Praeconium Paschale

 

 

Le temps est revenu de nos fêtes sereines

Voici finir les jours de désolation.

Que l’on n’entende plus, en lamentables thrènes,

          Gémir l’opprobre de Sion.

 

Relevez-vous, ô fronts prostrés dans la poussière ;

Retrouvez des élans joyeux, cœurs pénitents.

Voyez, tout se ranime et rit dans la lumière.

          C’est la vie, et c’est le printemps.

 

Avril, l’ardent avril étreint la terre éprise,

Et, tandis qu’au zénith monte l’astre vermeil,

Le cycle de la vieille et toujours jeune Église

          Nous ramène le vrai Soleil.

 

Que les purs chants latins s’exaltent à sa gloire :

Et, pour la figurer surgissant du tombeau

Sous ta riche tunique, et d’un air de victoire,

          Ô Diacre, lève ton flambeau !

 

Annonce que demain, le Fort, le Pacifique

Les fera ruisseler, nos larmes, de bonheur...

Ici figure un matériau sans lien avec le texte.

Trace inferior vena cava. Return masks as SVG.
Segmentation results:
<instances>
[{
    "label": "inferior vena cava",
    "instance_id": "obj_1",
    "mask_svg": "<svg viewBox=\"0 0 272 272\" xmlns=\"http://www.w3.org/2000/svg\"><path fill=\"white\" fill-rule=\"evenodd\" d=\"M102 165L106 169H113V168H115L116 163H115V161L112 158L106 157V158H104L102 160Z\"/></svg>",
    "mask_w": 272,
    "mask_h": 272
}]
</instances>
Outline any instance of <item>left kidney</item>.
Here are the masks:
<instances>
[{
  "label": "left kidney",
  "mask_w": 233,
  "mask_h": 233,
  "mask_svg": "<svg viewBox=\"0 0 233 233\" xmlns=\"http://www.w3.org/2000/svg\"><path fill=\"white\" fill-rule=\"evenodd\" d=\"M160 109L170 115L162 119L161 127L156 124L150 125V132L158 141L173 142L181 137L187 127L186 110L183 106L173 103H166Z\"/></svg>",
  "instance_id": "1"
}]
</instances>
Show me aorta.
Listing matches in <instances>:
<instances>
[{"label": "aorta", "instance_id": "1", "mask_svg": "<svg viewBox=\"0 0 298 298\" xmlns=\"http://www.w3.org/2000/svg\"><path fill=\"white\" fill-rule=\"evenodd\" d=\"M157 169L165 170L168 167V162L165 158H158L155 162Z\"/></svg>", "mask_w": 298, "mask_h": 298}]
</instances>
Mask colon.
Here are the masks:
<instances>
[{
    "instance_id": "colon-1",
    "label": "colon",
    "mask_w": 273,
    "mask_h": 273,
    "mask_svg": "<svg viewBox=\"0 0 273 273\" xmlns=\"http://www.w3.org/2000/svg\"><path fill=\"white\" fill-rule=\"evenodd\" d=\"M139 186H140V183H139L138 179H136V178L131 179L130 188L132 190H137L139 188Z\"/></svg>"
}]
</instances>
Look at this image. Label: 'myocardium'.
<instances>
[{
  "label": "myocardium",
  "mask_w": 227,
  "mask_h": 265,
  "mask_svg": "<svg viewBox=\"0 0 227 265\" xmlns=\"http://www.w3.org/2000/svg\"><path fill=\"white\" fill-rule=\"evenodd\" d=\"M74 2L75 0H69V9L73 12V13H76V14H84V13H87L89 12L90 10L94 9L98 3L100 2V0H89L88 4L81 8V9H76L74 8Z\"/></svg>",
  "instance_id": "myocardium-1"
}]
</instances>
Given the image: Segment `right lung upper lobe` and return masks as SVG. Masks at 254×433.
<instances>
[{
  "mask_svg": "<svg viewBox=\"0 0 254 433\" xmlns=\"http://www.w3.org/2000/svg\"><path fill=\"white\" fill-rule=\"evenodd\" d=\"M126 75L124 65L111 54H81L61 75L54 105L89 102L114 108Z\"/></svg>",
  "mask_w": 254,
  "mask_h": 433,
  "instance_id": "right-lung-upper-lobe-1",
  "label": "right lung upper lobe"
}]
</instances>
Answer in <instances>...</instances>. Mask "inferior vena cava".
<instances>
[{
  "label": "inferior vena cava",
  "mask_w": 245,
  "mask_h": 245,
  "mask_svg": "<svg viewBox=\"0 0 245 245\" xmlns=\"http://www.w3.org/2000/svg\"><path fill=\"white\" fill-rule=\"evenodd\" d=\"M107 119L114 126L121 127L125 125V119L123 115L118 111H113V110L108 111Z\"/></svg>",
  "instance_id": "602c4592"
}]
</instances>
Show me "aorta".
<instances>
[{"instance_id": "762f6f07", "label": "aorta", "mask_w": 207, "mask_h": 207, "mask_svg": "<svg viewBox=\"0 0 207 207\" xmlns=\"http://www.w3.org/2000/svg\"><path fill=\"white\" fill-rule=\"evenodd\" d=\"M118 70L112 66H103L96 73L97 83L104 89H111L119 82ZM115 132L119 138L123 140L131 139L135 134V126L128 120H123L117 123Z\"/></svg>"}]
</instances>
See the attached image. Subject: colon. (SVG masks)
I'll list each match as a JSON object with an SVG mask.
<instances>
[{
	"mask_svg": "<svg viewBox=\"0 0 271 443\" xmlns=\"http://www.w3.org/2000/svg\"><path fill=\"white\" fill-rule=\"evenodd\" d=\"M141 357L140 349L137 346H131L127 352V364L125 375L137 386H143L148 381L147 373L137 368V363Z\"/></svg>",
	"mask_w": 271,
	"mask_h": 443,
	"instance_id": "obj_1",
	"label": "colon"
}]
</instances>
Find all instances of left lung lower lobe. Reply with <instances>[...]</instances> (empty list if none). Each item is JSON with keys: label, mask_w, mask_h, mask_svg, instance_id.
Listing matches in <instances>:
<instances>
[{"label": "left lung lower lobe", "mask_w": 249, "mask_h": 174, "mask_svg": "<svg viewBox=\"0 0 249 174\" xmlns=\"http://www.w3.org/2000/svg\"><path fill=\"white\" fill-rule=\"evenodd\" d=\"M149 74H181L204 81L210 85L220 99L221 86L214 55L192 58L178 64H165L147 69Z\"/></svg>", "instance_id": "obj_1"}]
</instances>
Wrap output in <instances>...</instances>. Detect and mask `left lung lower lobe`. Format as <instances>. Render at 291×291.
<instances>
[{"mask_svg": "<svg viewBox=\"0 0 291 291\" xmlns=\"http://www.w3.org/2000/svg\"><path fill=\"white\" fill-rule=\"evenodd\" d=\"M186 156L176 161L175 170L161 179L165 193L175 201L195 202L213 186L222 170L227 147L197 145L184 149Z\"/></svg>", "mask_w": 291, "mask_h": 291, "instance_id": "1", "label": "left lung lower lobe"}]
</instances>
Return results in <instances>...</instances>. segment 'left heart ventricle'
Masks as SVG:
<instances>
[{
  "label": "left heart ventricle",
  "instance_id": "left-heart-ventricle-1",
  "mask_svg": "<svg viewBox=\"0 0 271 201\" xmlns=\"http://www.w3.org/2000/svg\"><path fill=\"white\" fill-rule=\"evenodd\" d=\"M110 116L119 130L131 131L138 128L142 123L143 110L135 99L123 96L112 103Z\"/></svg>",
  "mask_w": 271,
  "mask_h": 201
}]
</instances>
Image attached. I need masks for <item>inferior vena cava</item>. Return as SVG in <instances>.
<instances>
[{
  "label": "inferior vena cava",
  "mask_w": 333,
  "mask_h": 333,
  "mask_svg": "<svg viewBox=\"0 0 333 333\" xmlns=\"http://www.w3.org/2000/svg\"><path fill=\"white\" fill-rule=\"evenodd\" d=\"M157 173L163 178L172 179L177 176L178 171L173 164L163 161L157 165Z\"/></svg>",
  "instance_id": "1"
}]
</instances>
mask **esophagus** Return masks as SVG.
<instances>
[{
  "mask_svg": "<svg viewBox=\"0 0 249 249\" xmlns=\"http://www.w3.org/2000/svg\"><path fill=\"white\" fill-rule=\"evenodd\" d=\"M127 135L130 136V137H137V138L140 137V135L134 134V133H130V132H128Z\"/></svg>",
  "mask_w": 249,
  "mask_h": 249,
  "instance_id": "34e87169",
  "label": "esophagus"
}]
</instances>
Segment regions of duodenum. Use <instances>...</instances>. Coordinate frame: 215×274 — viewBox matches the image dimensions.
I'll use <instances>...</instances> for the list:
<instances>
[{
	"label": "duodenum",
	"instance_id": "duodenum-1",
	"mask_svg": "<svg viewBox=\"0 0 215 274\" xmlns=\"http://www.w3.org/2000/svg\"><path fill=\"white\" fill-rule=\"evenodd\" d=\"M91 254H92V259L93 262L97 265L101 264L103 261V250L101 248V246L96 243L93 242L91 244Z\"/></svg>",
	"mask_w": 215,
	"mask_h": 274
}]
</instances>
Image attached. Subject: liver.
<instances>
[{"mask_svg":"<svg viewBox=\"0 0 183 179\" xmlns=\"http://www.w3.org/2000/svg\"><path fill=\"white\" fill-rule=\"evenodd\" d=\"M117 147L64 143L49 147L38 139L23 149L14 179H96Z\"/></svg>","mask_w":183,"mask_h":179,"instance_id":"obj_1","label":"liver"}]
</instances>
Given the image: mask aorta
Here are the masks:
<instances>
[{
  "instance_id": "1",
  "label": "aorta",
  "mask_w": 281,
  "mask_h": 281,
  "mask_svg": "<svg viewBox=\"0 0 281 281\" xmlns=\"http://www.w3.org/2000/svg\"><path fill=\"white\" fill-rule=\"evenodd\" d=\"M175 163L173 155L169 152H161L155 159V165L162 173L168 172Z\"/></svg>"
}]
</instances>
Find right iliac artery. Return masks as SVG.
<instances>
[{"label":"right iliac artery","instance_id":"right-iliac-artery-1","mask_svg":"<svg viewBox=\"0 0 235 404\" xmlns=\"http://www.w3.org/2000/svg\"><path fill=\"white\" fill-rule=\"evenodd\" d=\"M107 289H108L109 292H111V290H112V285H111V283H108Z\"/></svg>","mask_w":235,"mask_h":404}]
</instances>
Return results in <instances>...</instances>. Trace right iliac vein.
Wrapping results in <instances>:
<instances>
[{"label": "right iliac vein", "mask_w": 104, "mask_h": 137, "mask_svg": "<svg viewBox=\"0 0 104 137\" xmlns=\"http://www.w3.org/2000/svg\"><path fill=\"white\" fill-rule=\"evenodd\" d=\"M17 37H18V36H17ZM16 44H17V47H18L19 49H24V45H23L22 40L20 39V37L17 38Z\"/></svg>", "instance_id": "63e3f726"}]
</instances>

La clarté brille enfin de ce jour, magnifique

          Entre les fastes du Seigneur.

 

Le Pontife joyeux, que la foule contemple,

Saint vieillard qui verra d’autres Pâques encor,

En des vapeurs d’encens, vers l’abside du temple

          Trône dans ses vêtements d’or.

 

Le peuple est ressaisi par l’esprit des ancêtres,

Plus d’un homme incliné gémit comme un enfant ;

La voix de l’orgue éclate, et tout le chœur des prêtres

          Acclame le Christ triomphant.

 

Salut à ce héros de la Sainte Louange !

C’est lui que le Prophète, au fond des temps montra,

Pareil au vendangeur, rouge de sa vendange,

          Qui vient d’Édom et de Bosra.

 

Lui qui nous a lavés de l’antique anathème,

Dans les flots généreux de son sang répandu,

Et qui voulut pour nous, en rachetant Lui-même,

          Rouvrir plus beau le ciel perdu.

 

Voyez-la resplendir la victime pascale :

Prémice de ceux-là qui seront couronnés.

Tout son sang lui devient une pourpre royale,

          Devant les Anges prosternés.

 

Il exulte, l’Agneau, dans sa vigueur divine ;

Son règne commencé n’aura pas de déclin,

C’est le vainqueur, qui porte, ouvert sur sa poitrine,

          Le livre, aux sceaux brisés enfin !

 

Mais le temps est rapide, et la dernière antienne

S’éteint avec le jour, qui commence à pâlir, Il meurt...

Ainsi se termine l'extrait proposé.